Indien: Mrinal Gore

Mrinal Gore's sacrifice of her medical career for lifelong social activism was one of a kind with postindependence idealism and the establishment of a democratic superstructure of governance.

— Mrinal Gore

Influenced by Mahatma Gandhi's Quit India exhortation as a youngster, Mrinal Gore (born 1928) chucked in a promising career in medicine to devote herself to organizing the poor and the disenfranchised. For more than half a century, she has been involved with a series of organizations and leading protests both on the streets and in the corridors of power, focusing on women's rights, civil rights, communal harmony, and trade union activities.

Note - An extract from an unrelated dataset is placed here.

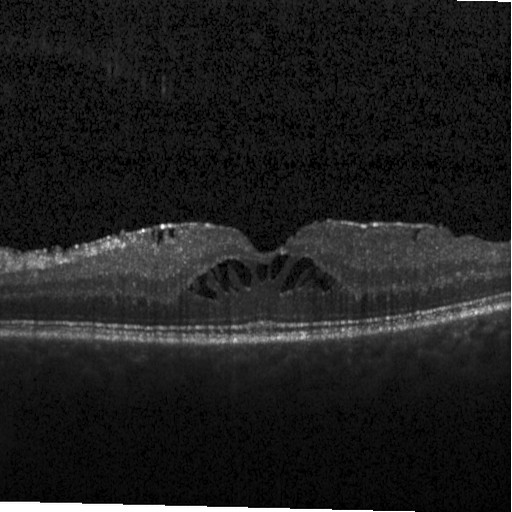 Finding: DME.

As a young woman, Mrinal Gore gave up a career in medicine and became a full-timer with the Rashtriya Seva Dal (a wing of the congress party), organizing housewives for sociopolitical work, and later joined the socialist party. In 1950, Mrinal became secretary of the Goregaon Mahila Mandal, working for the uplift of women in the Bombay suburb; the following year, the organization established a family planning center. In 1961, when she was elected to the Bombay Municipal Corporation, Mrinal began the long, arduous struggle to get waterlines and an adequate water quota for the city's thronging poor and lower-middle-class inhabitants. Success took many dry years to arrive. In 1972, Mrinal was elected to the Maharashtra legislative assembly on a socialist party ticket. Mrinal was instrumental in setting up the Anti-Price Rise Committee in 1972, which had mobilized the largest ever turnout of women since the independence movement. Mrinal, who vehemently protested the then prime minister Indira Gandhi's imposition of the draconian emergency in 1975, was elected to parliament in 1977. In 1983, Mrinal established Swadhar, a support center for women victims of domestic violence, and the Committee for Action Against Atrocities on Women. The Shramjeevi Mahila Sangh was also established under her leadership, set up expressly for women employees who were not taking part in the activities of the general union. In 1985, when she was elected to the Maharashtra legislative assembly, she continued taking up issues concerning women and other oppressed sections of society. Her most notable legislative action was introducing a bill to prevent sex determination tests that often led to female feticide. Through a resolution in 1986, the government finally banned these tests.